During a DFS of a directed graph, you encounter an edge (u, v) where v is already discovered and is an ancestor of u in the DFS tree. What does this edge indicate?
AA cross edge — v was discovered in a different DFS subtree
BA forward edge — v is a descendant of u
CA back edge — and this means there is a cycle in the graph
DA tree edge — v has not been fully processed yet
An edge (u, v) where v is an ancestor of u in the DFS tree is a back edge. Back edges are the signature of cycles: you can traverse from v down to u (via the tree path) and then jump back to v (via the back edge), forming a cycle. This is why DFS-based cycle detection is straightforward: a back edge exists if and only if a cycle exists. Cross edges go between different subtrees; forward edges go to already-finished descendants; tree edges are the edges DFS actually traversed.

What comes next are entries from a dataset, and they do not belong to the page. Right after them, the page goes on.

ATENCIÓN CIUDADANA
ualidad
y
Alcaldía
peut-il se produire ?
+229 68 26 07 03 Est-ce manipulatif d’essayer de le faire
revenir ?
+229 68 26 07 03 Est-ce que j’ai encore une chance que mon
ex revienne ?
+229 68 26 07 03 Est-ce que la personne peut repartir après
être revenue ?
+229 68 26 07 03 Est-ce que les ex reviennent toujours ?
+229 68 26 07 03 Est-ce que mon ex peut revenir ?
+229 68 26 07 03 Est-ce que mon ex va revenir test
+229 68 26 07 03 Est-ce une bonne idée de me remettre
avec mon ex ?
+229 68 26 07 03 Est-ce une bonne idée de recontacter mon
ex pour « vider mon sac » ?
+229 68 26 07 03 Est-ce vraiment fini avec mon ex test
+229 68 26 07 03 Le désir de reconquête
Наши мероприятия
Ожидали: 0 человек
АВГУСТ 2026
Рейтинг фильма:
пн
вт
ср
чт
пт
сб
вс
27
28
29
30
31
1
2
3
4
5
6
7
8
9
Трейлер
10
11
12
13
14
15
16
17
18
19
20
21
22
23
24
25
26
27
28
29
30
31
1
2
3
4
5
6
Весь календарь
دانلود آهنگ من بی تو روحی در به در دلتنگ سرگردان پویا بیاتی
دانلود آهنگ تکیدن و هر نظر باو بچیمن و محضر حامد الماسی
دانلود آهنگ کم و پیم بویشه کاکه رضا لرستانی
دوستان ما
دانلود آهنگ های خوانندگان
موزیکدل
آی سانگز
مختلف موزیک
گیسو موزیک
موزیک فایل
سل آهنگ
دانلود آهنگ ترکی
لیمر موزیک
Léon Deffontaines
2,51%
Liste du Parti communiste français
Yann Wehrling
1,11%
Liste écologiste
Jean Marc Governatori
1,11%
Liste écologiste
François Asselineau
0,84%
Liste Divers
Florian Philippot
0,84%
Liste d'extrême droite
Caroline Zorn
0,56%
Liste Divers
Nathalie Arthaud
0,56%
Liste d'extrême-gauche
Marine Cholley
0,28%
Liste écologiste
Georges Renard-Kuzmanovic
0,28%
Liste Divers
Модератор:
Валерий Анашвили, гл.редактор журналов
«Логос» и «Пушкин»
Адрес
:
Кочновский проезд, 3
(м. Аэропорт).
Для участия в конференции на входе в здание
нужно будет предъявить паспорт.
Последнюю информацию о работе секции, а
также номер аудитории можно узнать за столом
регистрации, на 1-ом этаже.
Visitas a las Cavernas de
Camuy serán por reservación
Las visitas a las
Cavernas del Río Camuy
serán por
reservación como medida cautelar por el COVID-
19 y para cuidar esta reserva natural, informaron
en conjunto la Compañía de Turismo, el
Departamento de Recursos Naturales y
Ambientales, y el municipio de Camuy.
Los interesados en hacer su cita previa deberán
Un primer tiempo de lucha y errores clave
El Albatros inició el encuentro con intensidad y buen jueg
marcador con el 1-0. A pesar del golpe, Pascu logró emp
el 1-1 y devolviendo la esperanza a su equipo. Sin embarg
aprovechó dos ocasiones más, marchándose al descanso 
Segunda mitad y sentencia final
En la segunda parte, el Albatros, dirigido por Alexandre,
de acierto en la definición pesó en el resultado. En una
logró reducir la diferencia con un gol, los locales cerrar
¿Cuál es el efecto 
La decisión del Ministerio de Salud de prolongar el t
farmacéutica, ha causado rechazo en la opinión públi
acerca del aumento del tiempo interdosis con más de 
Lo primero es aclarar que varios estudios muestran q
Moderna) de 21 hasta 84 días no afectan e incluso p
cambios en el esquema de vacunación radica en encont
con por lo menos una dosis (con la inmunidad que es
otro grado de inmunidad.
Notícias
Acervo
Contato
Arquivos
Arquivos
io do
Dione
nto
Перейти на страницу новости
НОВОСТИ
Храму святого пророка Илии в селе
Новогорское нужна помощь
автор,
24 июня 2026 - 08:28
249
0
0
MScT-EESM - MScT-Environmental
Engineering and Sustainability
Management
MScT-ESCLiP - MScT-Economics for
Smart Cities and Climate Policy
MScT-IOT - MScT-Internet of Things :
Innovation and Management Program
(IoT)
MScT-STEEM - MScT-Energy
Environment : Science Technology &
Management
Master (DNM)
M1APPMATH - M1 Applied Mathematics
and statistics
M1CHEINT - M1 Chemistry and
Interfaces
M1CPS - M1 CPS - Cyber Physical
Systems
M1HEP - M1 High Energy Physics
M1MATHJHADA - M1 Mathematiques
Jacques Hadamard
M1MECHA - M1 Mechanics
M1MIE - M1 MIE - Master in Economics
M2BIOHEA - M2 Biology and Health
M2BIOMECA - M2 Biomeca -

Question 2 Multiple Choice
You run DFS on a graph with V = 1,000 vertices and E = 50,000 edges. Which best describes the time complexity, and why?
AO(V²) — because DFS must compare every pair of vertices to decide if they're connected
BO(V + E) — because each vertex is processed once and each edge is examined once
CO(E log V) — because the DFS tree requires sorting edges by discovery order
DO(V × E) — because each vertex may trigger exploration of all edges
DFS runs in O(V + E): each vertex is discovered and finished exactly once (O(V) total), and each edge is examined exactly once when DFS processes its source vertex (O(E) total). There is no sorting, no repeated work, and no nested iteration over all vertices per edge. O(V + E) is optimal for graph traversal — you cannot process a graph without visiting every vertex and edge at least once.
Question 3 True / False
In a DFS tree, if vertex v is a descendant of vertex u, then u's discovery time is less than v's discovery time, which is less than v's finish time, which is less than u's finish time.
TTrue
FFalse
Answer: True
This is the parenthesis theorem for DFS timestamps. Because DFS recurses into v's subtree while u is still on the stack, u's interval [disc(u), fin(u)] completely contains v's interval [disc(v), fin(v)]. This nesting property is the key structural insight behind topological sorting (vertices finish in reverse topological order) and strongly connected component algorithms (Kosaraju's and Tarjan's both exploit finish-time ordering).
Question 4 True / False
DFS is preferred over BFS when you need to find the shortest path between two vertices in an unweighted graph.
TTrue
FFalse
Answer: False
BFS, not DFS, finds shortest paths in unweighted graphs. BFS explores vertices level by level (by hop count), so the first time it reaches a vertex is via the shortest path. DFS dives deep immediately and may reach a vertex via a long, indirect path long before it would try a shorter one. The file mentions this directly as a common misconception. DFS's strength lies in cycle detection, topological sort, and SCC — not shortest paths.
Question 5 Short Answer
Why do DFS discovery and finish timestamps enable topological sorting of a directed acyclic graph?
Think about your answer, then reveal below.
Model answer: In a DAG, if there is a directed edge from u to v (u must come before v), DFS will always finish u after it finishes v — because DFS fully explores v's subtree before returning to finish u. So processing vertices in reverse finish-time order gives a valid topological ordering: every vertex appears before the vertices it has edges to.
The finish-time ordering works because the DFS parenthesis structure captures 'comes before' relationships: if u depends on nothing that v depends on, u finishes later. Reversing this gives the topological order. This is why a single DFS pass suffices for topological sort — the timestamps implicitly encode the dependency ordering without any additional work.